I was desperate to destroy the thing that separated us—I was so lonely so alone—it seemed to me that this moment held my one chance, my one hope of drawing my child close to me. I looked up at her. Cool, lovely youth holding aloof, if only she would come, if only she would respond and take me in her slim fresh innocent arms. Ah, the relief it would be—the comfort!
“Jinny—Jinny—love me—I need your love, I am your mother. I am growing old. There is no one left for me to turn to—no one to advise me, no one to care for me, except you. Do you realize what I mean? My life is finished, it goes on only in you, only for you. Jinny, Jinny, don’t you understand, I need you.”
She stroked my hair lightly with delicate fingers, but looking up, I saw that her face was contracted in a nervous spasm—of distaste. A moment longer I waited staring up at her face with a longing that must have communicated itself to her, a longing so intense that I felt it going out of me in waves but she made no sign.
“I do love you, Mummy—you know I do,” she said in a dull little voice.
I stumbled to my feet and left the room.
Philibert had gone away, so when the doctor said a few days later that Jinny should go to Biarritz it was I who took her, though I knew she would rather have gone with some one else.
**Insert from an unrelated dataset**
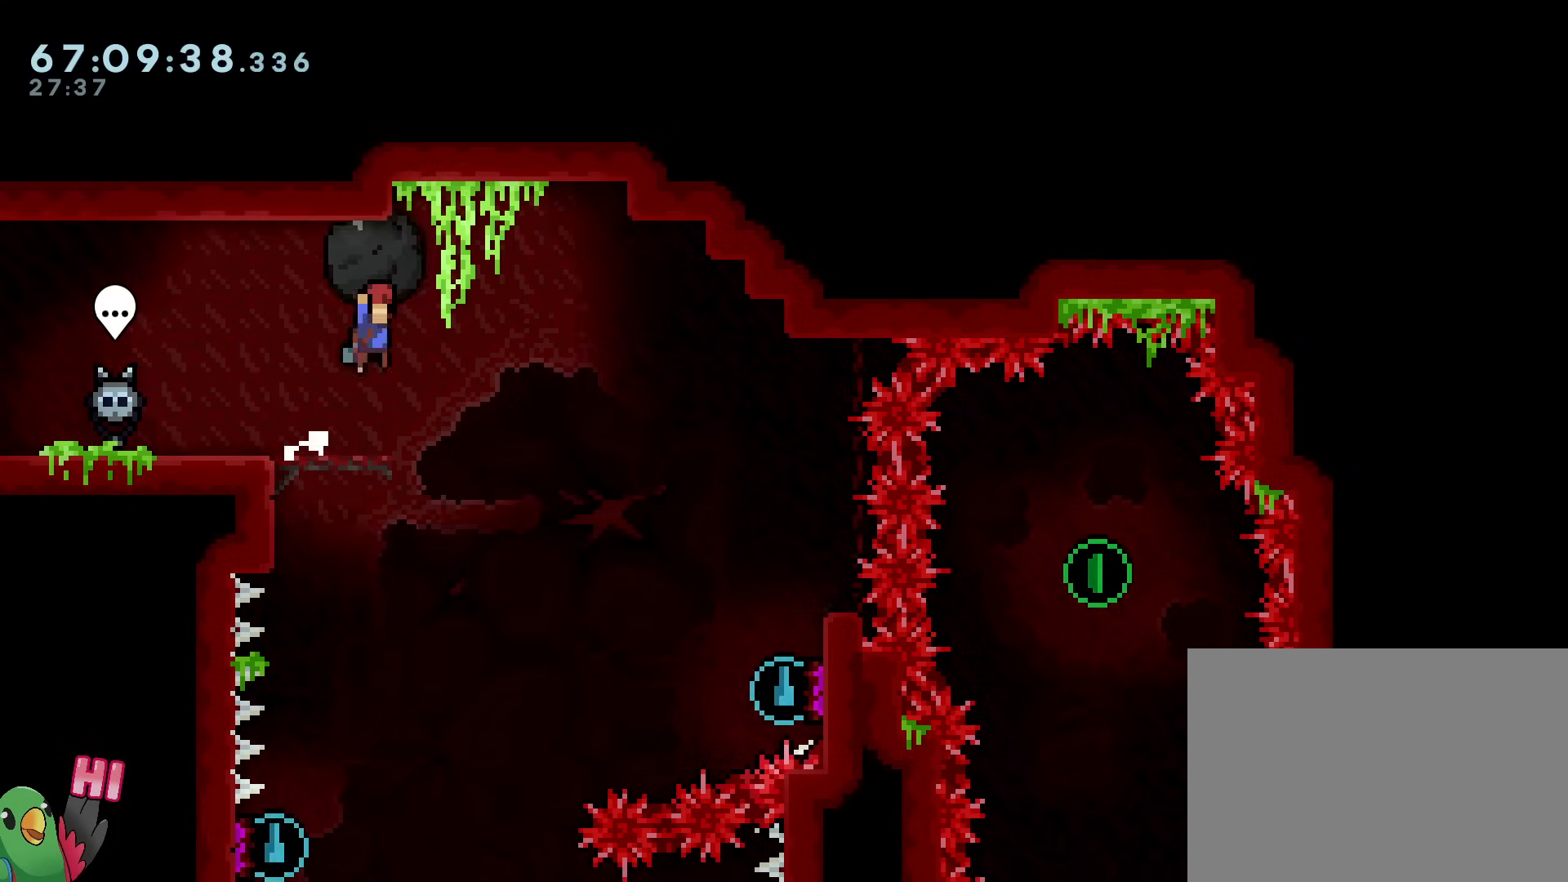
{"buttons": ["B", "R1"], "left_stick": "right", "right_stick": "center", "events": []}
I should have sent her with a companion. Had I left her alone then things might have been mended, but I was too jealous, and though I knew the truth in my heart I couldn’t bear to admit that my child didn’t like being with me. I kept on thinking of ways to win back her love, silly feeble ways. I was like a despairing and foolish lover who cannot bring himself to leave the object of his passion though he knows that everything he does exasperates her. I had no pride. I gave her presents. I did errands for her that the servants should have done. With a great lump of burning pain in my heart I went on smiling and busy, avoiding her eyes and fussing about her, and she was exquisitely patient and polite.
I do not know to this day whether Bianca followed us to Biarritz knowingly and with intent, or not. Clémentine told me afterwards that she had seen Bianca with Philibert at Fontainebleau at the Hôtel de France on the Sunday, the day he left Jinny and me, after our scene, but whether she learned from Philibert during the week they spent together of Jinny’s whereabouts and tracked her down, I cannot tell. Probably not. Yet it may be.... It is all so strange that one can believe anything. Philibert and Bianca together—after all those years—that in itself is extraordinary. What sort of relationship could have existed between them at the end? I don’t know. I do not attempt to understand. They were people beyond my comprehension, but some thing that they possessed in common, some bond, some feeling profound and complex, had evidently survived.
It is useless dwelling upon their problem. Revolting? Evil? I suppose so, and yet their infernal passion has somehow imposed upon me a dread respect. Philibert after Bianca’s death crumpled up as if by magic into a silly little old man. I saw it happen to him, there in that hotel where he came rushing on receipt of the news. He stood in my room shaking and disintegrating visibly before my eyes, profoundly unpleasant, pitiful. It was as if Bianca had held in her hand the vital stuff of his life, and as if with her death he was emptied of all energy and power.
All this happened you see at Biarritz where Bianca came and found us.